Plain-text document sources:
++++++++++++++++++++

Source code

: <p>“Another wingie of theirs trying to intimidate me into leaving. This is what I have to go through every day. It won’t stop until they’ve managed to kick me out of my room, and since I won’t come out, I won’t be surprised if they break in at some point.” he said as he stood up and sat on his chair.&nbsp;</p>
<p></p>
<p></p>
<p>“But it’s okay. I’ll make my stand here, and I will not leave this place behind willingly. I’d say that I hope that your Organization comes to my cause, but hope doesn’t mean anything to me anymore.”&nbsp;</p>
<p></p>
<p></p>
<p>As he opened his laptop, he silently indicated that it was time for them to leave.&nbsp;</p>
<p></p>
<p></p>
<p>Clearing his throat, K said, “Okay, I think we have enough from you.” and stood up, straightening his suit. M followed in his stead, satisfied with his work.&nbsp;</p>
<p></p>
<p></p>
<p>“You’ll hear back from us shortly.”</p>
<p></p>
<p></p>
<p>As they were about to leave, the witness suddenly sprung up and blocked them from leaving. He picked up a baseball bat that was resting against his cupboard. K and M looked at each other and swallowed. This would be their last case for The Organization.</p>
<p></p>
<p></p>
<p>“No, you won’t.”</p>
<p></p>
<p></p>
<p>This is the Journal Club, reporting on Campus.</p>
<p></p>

++++++++++++++++++++

Task directions: Look through the entries and give the number of lines containing the word "Organization". Add nothing else.

Answer space: 2